Directed by Kate Whoriskey
108 East 15th St.
Opened Nov. 18, 2007
Tues. 7 p.m., Wed. thru Sat. 8 p.m., Sat. & Sun. matinees 3 p.m.
No performance on Nov. 22
$55 (212) 353- 0303
Closes Dec. 9, 2007
Reviewed by Paulanne Simmons Nov. 17, 2007
Mrs. K, the title character in Julia Cho's new play, "The Piano Teacher," is an aging widow who lives in a fussy, old-fashioned house with her old baby grand piano and her memories. She finds happiness in small things, like cookies or a piece of chocolate. She has a wry sense of humor. At times, particularly in her opening monologue, she exhibits considerable wisdom. "It's good to be good at small things," she says. "Because large things can be heartbreaking."
But there's something ominous lurking in Mrs. K's past, and Elizabeth Franz let's us know it so gently, so imperceptibly, that before we fully realize what's happening, we are enveloped in a feeling of dread while she munches cookies and reminisces over the many years she taught in that room by that piano which is no longer played.

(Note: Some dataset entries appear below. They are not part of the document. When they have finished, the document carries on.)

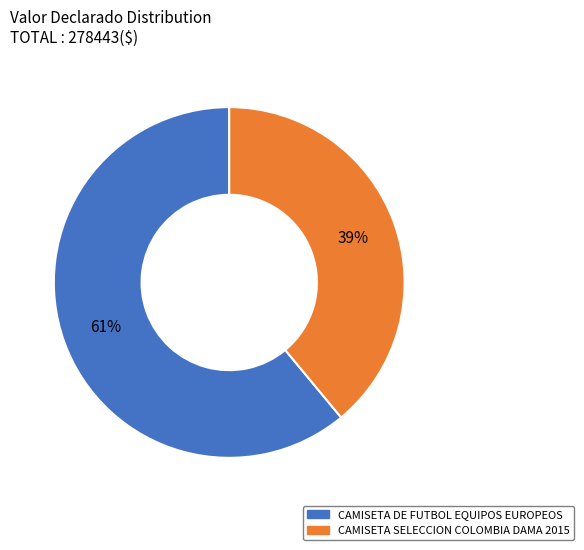

To the nearest percent, what is the difference between the largest and smallest slice percentages?

22%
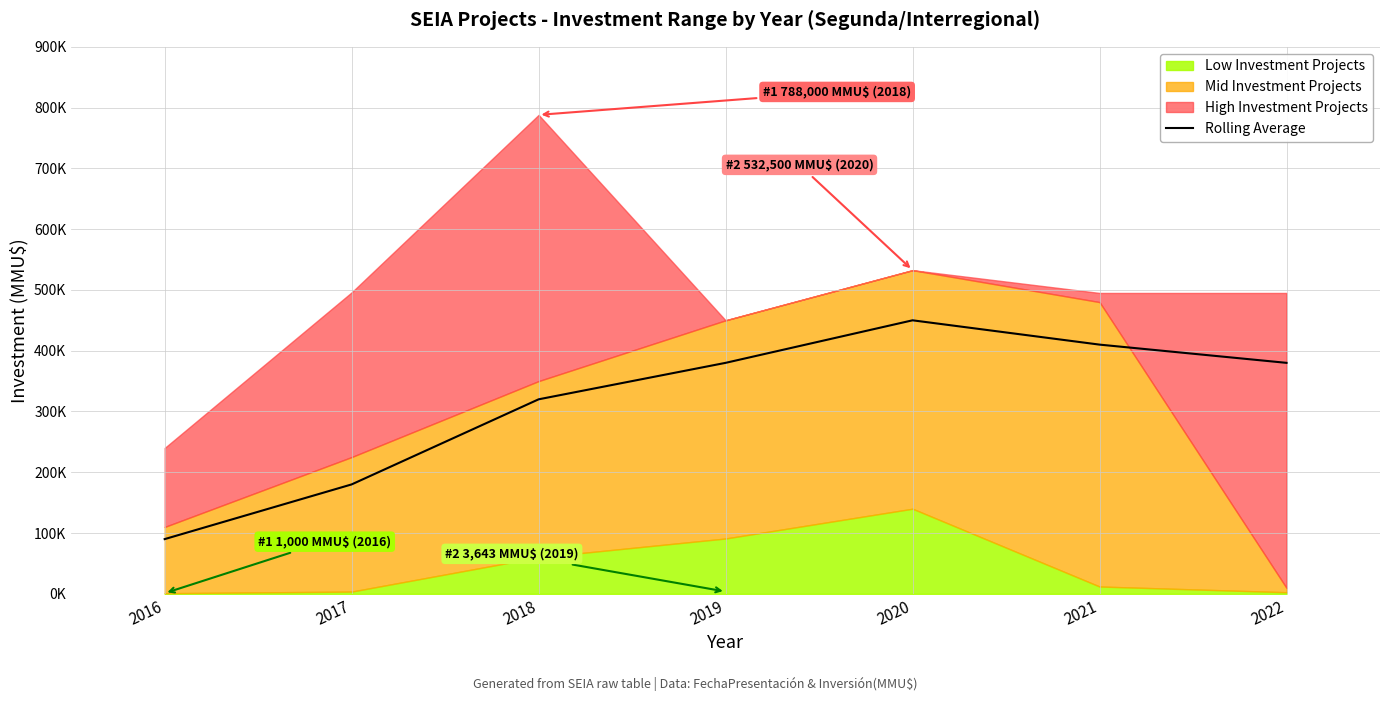

Reading right to left, list all the values displayed in this chart.

2022=380000	2021=410000	2020=450000	2019=380000	2018=320000	2017=180000	2016=90000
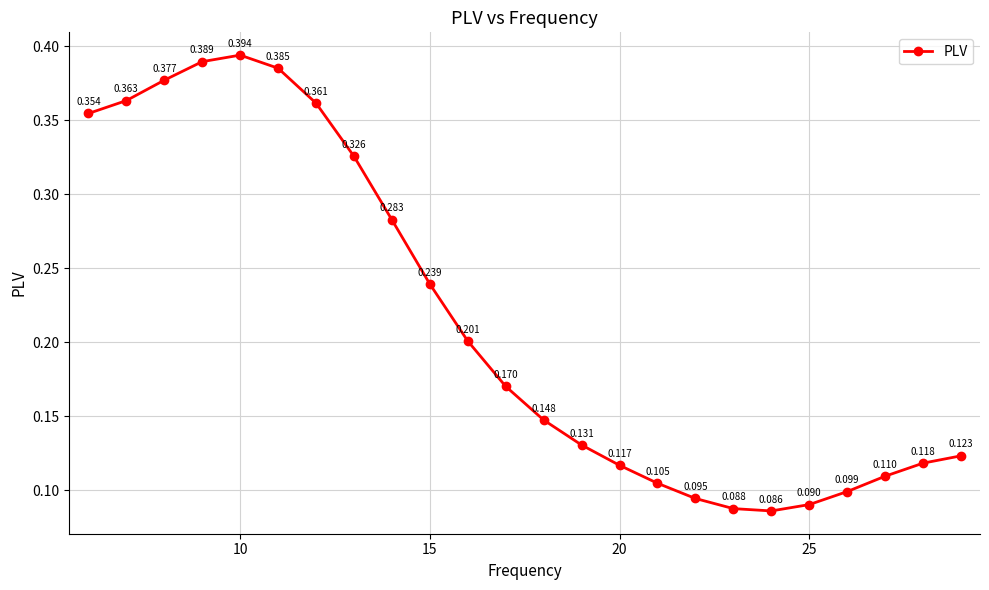

How many lines are shown in the chart?

1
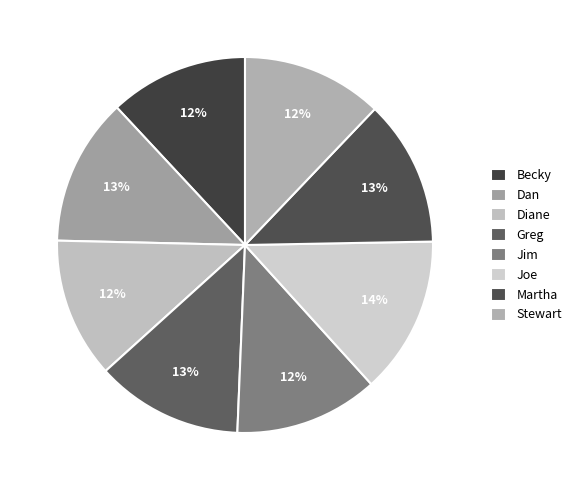

What percentage is the Joe slice, to the nearest percent?

14%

Whatever is in Mrs. K's past seems to have something to do with the deceased Mr. K, a dark, brooding foreigner who came to the United States seeking refuge from a distant country known for its barbarism. Mrs. K loves him deeply despite his cynicism and morbidity. There's also something awful that happened to one of her most promising students, something so painful, the loquacious Mrs. K doesn't want to talk about it.
Under Kate Whoriskey's direction, "The Piano Teacher" is filled with riveting edge-of-your-seat suspense. The tension she creates is painfully palpable every time the phone rings or someone knocks on the door. Derek McLane's prosaic set, bathed in David Weiner's lighting, which takes the action from early in the day to the ominous night, is enormously helpful in setting this mood.
Eventually, Mrs. K is overwhelmed by her loneliness, and she begins calling up her former students. Two of those students, Michael (John Boyd) and Mary Fields (Carmen M. Herlihy), actually show up at her door. There are more ominous hints, and finally the great mystery is revealed.
Herlihy plays Mary Fields with dazzling and totally believable sweetness. Boyd grinds his teeth, snarls and leaps menacingly about Mrs. K's living room. But when we actually find out the awful truth, even the tremendous acting of Franz, Herlihy and Boyd cannot make the revealed secret live up to our expectations.
"The Piano Teacher" is like Hitchcock's "Psycho" without the shower scene or the dead mother. With no payoff, one is still waiting for more, even after the applause dies down.
It may well be that Cho's explanation of what went wrong in Mrs. K's world could actually happen in real life. But it doesn't make good drama. On stage we want something more.
When a show builds up to a catastrophic ending, we have a right to expect a catastrophe. Cho's play ends not with a bang but a whimper.